Vinyl tile is inexpensive and a useful option for covering worn floors that experience a lot of dirt or foot traffic. The vinyl will provide a moisture seal and can hold up well for years with the correct installation procedures. Vinyl is also famously easy to install and is a common material for do-it-yourself home renovations. It can be placed on a wide variety of surfaces, including concrete, but the correct preparation procedures need to be followed.
When laying vinyl, you need to make sure the floor surface is smooth. This can be a problem with concrete floors, which may have bumps or chips that have developed over time. These must be taken care of before the tile can be laid. You can chip off any bumps and fill in any cracks, but it may also be a good idea to follow this by using a concrete sander to smooth out the entire floor. It is also important to note that vinyl tiles cannot be put down on any existing coating on the concrete floor. This includes paints, sealants, fillers, adhesives and chemically treated substrates—all will interact negatively with the vinyl and the adhesive used to bond it. These coatings must be removed before installation.
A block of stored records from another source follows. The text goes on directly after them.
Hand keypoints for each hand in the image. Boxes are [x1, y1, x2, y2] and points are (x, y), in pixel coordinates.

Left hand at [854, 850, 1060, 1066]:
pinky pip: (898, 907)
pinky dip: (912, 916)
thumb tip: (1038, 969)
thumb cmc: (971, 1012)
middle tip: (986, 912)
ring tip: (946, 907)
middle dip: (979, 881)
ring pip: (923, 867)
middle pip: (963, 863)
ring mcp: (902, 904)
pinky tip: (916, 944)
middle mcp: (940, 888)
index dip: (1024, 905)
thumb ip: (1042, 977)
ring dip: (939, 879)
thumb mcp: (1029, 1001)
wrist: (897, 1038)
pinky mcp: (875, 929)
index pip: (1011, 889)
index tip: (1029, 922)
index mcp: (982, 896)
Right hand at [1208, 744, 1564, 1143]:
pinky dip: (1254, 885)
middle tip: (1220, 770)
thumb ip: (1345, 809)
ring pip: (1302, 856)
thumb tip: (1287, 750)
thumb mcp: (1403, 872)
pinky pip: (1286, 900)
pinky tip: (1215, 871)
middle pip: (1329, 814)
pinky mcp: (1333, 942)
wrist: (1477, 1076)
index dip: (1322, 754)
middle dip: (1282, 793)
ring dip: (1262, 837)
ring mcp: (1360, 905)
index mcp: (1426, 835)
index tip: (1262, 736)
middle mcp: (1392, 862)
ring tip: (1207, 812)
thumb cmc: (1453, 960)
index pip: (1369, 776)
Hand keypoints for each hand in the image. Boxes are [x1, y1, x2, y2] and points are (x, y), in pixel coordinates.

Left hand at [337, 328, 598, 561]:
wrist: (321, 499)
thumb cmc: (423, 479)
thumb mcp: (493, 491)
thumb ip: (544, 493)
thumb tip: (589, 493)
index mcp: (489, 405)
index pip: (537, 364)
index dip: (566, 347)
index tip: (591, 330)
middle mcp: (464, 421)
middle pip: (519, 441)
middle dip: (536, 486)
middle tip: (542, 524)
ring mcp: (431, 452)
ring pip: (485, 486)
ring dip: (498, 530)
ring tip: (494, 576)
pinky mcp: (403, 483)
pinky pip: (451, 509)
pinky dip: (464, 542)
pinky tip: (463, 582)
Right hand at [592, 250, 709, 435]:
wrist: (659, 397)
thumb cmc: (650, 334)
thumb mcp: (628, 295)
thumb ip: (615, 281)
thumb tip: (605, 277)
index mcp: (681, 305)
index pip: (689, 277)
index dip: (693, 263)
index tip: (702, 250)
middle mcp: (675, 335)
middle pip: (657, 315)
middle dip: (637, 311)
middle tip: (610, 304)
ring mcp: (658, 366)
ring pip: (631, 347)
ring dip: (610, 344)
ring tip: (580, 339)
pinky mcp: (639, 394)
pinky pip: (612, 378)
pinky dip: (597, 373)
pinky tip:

You should also make sure that the floor is clean and dry. All dust, dirt and grime should be removed, preferably using only water as a cleaning solution. Let the floor dry before laying the tile. If the concrete has just been poured, wait at least 24 hours before laying tile on it. If you are laying vinyl tile on a floor below ground level, you may want to consider putting down a basement proofer to stop water from seeping in underneath the tile—even a small amount of moisture can ruin the tile.
Laying the Tile
Temperature is an especially important consideration when laying vinyl tile on concrete floors. Experts recommend that you store the tile in the room where it will be put down for at least two days, so the tile becomes acclimated to the temperature of the room and the floor it will be on. Fortunately, concrete is easy to draw on with chalk, so working out the center point of your tile design and drawing border lines can be done without any problems. Always be sure to dry-fit a couple rows of tile first, preferably rows going in opposite directions. This will allow you to judge how the tile will fit against the border of the concrete and what adjustments or cuttings will need to be made.